- Genre: Comedy
- Starring: Chrissie Cotterill Mark Powley Alison Senior
- Voices of: Daniel Maier
- Country of origin: United Kingdom
- Original language: English
- No. of seasons: 1
- No. of episodes: 10

Production
- Running time: 30 mins
- Production company: Zeppotron

Original release
- Network: Play UK
- Release: 1 November 2001 – 1 September 2002

= Unnovations =

"Unnovations" is a TV series that ran on the now defunct satellite/cable channel Play UK in 2001. The series came from the makers of TVGoHome, Zeppotron. Unnovations started life in a similar format, as a Web-based satire of the Innovations Catalogue, written by Charlie Brooker. Since the demise of Play UK in 2002, the TV series has never been repeated.

It sharply parodied the world of shopping TV in its ten episodes, including demonstrations of hilarious and off the wall products.

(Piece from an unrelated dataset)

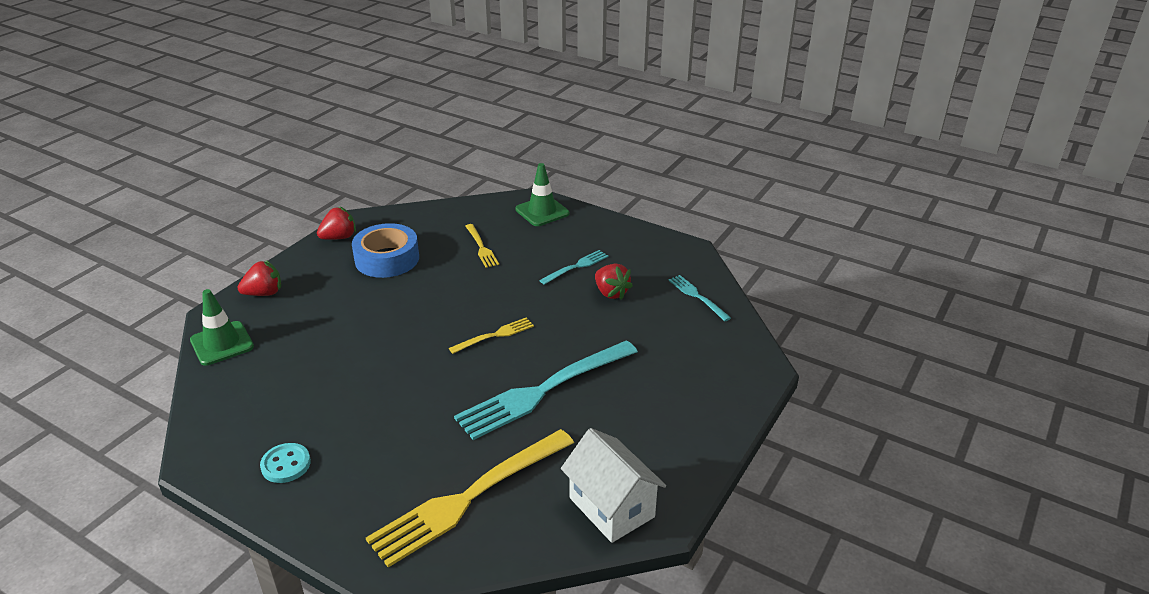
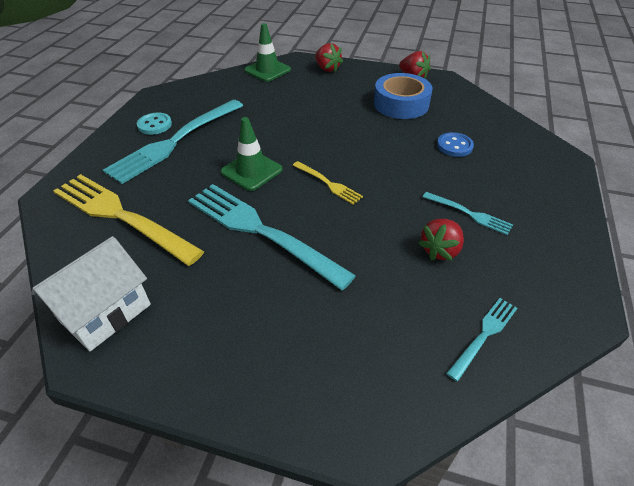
camera: 75 degrees right, 10 degrees up
yellow fork [465,224,499,268] -> blue button [437,132,474,157]
green traffic cone [515,163,569,226] -> green traffic cone moved to [221,117,283,191]
none -> turquoise fork [103,100,243,184]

An example is the Snooze-a-nator, a device which gave you 8 hours sleep in 15 seconds; the Mortgage Vest which was just a plain vest which would take as long as a real mortgage to pay off so that customers could have all the fun of owing a real mortgage, and the Alibizer which was a book the size of a telephone directory which included alibis for every possible situation

Regular features in each show were
- Buyer Beware - A dangerous item from a rival shopping channel was slandered as was the rival channel.
- Shopper Of The Month - A different dysfunctional viewer is awarded the shopper of the month trophy
- readers letter - in every episode the presenter reads letters.
- Satisfied Customer - testimonials from supposed happy customers of Unnovations who never actually mention the names of the products they've bought.
- The Celebrity Hour - A relatively unfamous celebrity announces a different useless or insignificant product that he will be hawking.
- The Telly People Council - An announcement from the regulator was read out on each show citing something Unnovations had done to break the broadcasting rules.

There have been such characters as Frank, who watches Unnovations at home after being dismissed from a brewery and Sheena who has started to watch Unnovations after being released at the end of her 8-year prison sentence for Malicious Wounding.